L’Etiopia rifiuta la mediazione del Sudan nel conflitto del Tigré. Il Sudan risponde richiamando per la seconda volta il suo ambasciatore a Addis Abeba.

Il governo di Khartum aveva proposto la sua mediazione diplomatica per risolvere la crisi militare che contrappone esercito federale dell’Etiopia e il Fronte popolare di liberazione del Tigré. La proposta sudanese consisteva in un accordo per garantire l’accesso umanitario nelle zone del conflitto.

Il premier sudanese, Abdalla Hamdok, è il presidente di turno del blocco di paesi dell’Africa orientale all’interno dell’Autorità Intergovernativa per lo sviluppo. Molti leader dell’Africa orientale e del mondo hanno appoggiato la proposta del primo ministro del Sudan.


Perché l’Etiopia ha rifiutato la mediazione del Sudan

La portavoce del primo ministro etiope Abiy Ahmed ha spiegato in poche parole il motivo del rifiuto. Billen Seyoum ha detto che il Sudan ha una disputa aperta con l’Etiopia sul confine comune. Finché non si risolve questa disputa non è possibile accettare una mediazione.

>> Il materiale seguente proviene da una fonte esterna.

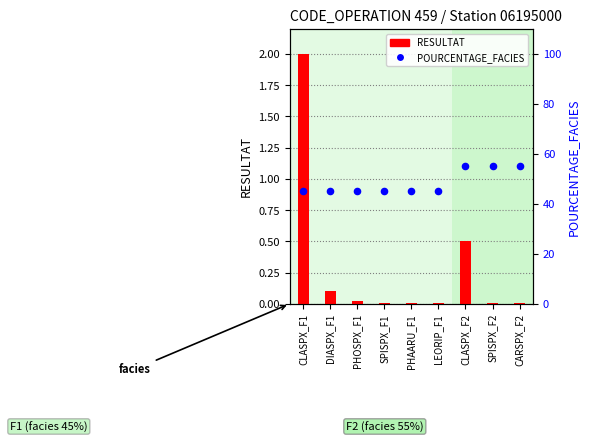

What is the total value across all series at SPISPX_F2?

55.0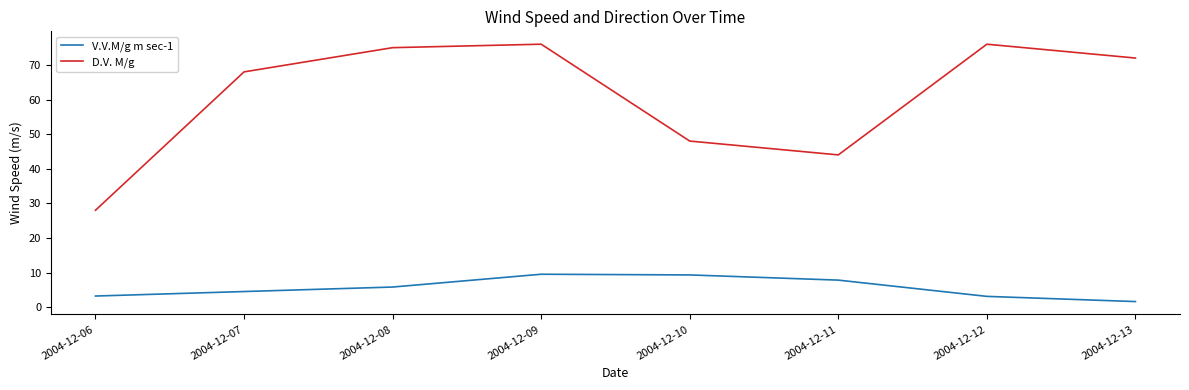

What is the difference between the D.V. M/g values at 2004-12-06 and 2004-12-07?

40.0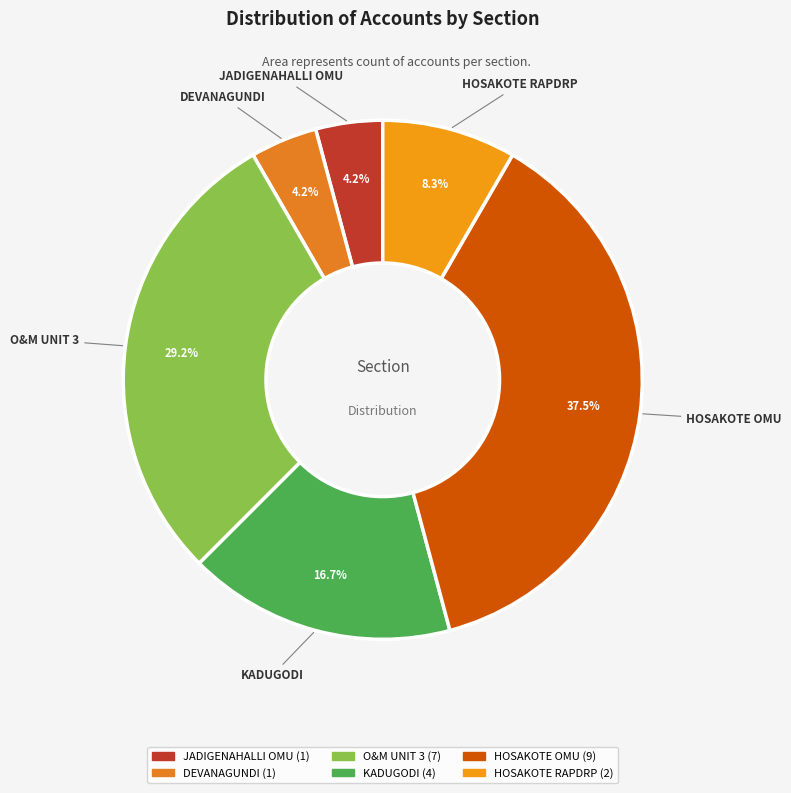

Which has a higher value, HOSAKOTE RAPDRP or DEVANAGUNDI?

HOSAKOTE RAPDRP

Ci sono state negli ultimi mesi alcune incursioni di militari sudanesi in territorio etiope. Questo rende difficile un rapporto di fiducia che è alla base di qualsiasi mediazione e negoziato.

Il governo sudanese- ha spiegato la Seyoum- non può essere considerato credibile finché rimane aperta la questione della frontiera tra i due Paesi.

Il Sudan aveva già richiamato il suo ambasciatore a febbraio 2021 dopo avere accusato gli etiopi di incursioni sul suo territorio.

Sullo sfondo della querelle Etiopia-Sudan c’è in realtà la più ampia questione della diga della “rinascita” etiope sul fiume Nilo. Il governo di Addis Abeba ha fatto costruire questa grande infrastruttura idroelettrica, creando un profondo disaccordo con Sudan e Egitto sul riempimento della diga. L’Etiopia ha invitato il governo dell’Algeria a svolgere il ruolo di mediatore nella crisi della diga con Egitto e Sudan. E’ quindi difficile ritenere, in questo contesto, che Addis Abeba potesse accettare la mediazione sudanese nel conflitto del Tigré.